• _PROBLEM TO WORK ON_:
In the rows below, quote every line from the one containing "Features / Macros**" through the one containing "- [ ] Split", including both of those lines.
::: DATASET RECORDS
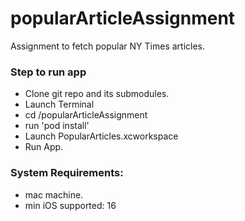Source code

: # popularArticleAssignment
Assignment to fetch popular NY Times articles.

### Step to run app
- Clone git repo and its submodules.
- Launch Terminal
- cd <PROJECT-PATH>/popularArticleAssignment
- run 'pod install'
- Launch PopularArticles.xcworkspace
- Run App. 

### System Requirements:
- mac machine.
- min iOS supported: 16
::::::
::: DATASET RECORDS
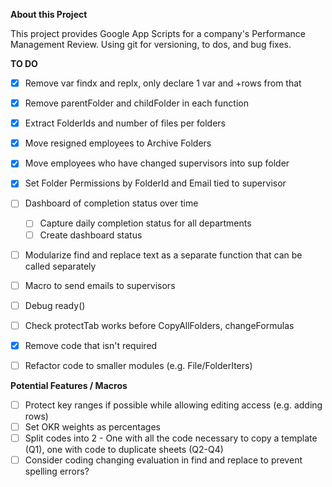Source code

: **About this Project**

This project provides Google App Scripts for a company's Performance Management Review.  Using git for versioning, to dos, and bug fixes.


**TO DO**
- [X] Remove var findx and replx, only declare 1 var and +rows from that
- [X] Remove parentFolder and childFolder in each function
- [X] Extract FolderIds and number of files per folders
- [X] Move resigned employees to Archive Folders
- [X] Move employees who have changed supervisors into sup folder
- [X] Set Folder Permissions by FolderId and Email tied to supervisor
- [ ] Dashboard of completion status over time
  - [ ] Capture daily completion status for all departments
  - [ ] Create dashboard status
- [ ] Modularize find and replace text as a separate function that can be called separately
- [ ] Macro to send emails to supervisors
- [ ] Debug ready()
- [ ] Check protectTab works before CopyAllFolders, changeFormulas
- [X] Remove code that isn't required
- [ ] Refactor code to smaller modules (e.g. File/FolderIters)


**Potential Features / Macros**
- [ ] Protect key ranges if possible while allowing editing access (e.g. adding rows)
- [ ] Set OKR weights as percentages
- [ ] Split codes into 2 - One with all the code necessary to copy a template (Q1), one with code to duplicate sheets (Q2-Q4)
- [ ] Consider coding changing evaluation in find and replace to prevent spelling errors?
::::::
• _ANSWER FOR THIS EXERCISE_:
**Potential Features / Macros**
- [ ] Protect key ranges if possible while allowing editing access (e.g. adding rows)
- [ ] Set OKR weights as percentages
- [ ] Split codes into 2 - One with all the code necessary to copy a template (Q1), one with code to duplicate sheets (Q2-Q4)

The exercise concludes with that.